Sekolah Pluralisme; Dekan FUAD Bicara Peran Agama Dibidang Sosial

fuad.iain-manado.ac.id | Sekolah Pluralisme yang diselenggarakan oleh Sinode Am Gereja (SAG) Sulutteng, di hari kedua, Selasa 24 Oktober 2017, menghadirkan panel diskusi dengan lima panelis dari berbagai agama. Puluhan peserta dari berbagai latar belakang agama dan etnis belajar dan menggali nilai-nilai luhur masing-masing agama. Panelis pertama, Ketua Komisi Hubungan antar Agama dan Kepercayaan Keuskupan Manado, Pastor Marcel…

By.

min read

fuad.iain-manado.ac.id | Sekolah Pluralisme yang diselenggarakan oleh Sinode Am Gereja (SAG) Sulutteng, di hari kedua, Selasa 24 Oktober 2017, menghadirkan panel diskusi dengan lima panelis dari berbagai agama. Puluhan peserta dari berbagai latar belakang agama dan etnis belajar dan menggali nilai-nilai luhur masing-masing agama.

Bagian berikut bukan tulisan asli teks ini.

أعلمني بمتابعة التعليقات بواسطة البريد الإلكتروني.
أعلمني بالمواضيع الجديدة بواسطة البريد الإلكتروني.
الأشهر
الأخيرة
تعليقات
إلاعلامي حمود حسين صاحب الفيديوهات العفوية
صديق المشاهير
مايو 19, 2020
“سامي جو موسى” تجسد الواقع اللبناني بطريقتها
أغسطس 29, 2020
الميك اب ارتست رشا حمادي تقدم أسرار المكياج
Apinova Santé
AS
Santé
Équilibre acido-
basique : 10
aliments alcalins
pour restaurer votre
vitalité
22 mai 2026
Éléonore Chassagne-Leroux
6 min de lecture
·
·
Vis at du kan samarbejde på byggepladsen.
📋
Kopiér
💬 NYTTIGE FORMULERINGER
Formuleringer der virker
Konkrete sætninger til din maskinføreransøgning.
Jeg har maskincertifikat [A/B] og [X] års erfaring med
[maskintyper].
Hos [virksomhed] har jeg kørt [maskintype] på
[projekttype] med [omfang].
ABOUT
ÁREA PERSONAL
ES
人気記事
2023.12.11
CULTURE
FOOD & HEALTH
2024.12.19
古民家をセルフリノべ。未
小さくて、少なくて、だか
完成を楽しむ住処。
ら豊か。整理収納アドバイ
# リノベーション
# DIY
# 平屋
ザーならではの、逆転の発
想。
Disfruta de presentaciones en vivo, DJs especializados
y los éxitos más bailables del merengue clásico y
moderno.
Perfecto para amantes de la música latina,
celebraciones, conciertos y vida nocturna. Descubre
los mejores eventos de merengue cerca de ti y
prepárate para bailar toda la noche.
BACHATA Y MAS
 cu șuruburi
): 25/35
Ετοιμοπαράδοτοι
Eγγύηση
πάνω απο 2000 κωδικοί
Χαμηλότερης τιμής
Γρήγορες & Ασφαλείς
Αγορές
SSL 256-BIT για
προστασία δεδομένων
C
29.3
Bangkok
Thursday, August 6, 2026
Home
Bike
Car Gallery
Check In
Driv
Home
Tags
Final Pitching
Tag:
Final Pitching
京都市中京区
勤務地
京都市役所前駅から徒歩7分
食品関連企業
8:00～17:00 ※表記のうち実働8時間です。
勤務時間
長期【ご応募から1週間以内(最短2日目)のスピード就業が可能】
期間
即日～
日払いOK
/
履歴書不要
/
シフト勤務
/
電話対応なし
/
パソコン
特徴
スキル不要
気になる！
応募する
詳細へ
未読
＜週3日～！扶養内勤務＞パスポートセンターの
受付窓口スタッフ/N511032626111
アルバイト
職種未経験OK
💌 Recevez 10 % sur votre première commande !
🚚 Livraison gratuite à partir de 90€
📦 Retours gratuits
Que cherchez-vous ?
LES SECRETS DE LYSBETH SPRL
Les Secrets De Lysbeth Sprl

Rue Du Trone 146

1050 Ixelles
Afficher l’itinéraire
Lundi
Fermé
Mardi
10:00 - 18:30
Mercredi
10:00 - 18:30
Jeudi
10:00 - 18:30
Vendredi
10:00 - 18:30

Panelis pertama, Ketua Komisi Hubungan antar Agama dan Kepercayaan Keuskupan Manado, Pastor Marcel Lintong memaparkan tentang bagaimana Gereja Katolik memandang dan menjalani kehidupan antar agama dan kepercayaan. “Dari segi pribadi, ini jawaban manusia terhadap penyingkapan diri Allah. Sedangkan secara spiritual ada komunikasi lintas iman,” papar Lintong.

Dari segi struktural, realitas menunjukan bahwa struktur pergaulan lintas agama, keilmuan, politik dan sosial. “Dalam pandangan Katolik, dialog itu menyatukan yang rohani dan jasmani,” ujarnya.

Dia menambahkan,  hubungan antar agama dan kepercayaan  ada dalam tradisi dan ajaran Gereja Katolik. “Inspirasinya adalah dari Roh Allah yang bisikannya terungkap dalam Alkitab,” tandas Lintong.

Secara tegas, Lintong mengatakan, Gereja Katolik menentang yang namanya diskriminasi.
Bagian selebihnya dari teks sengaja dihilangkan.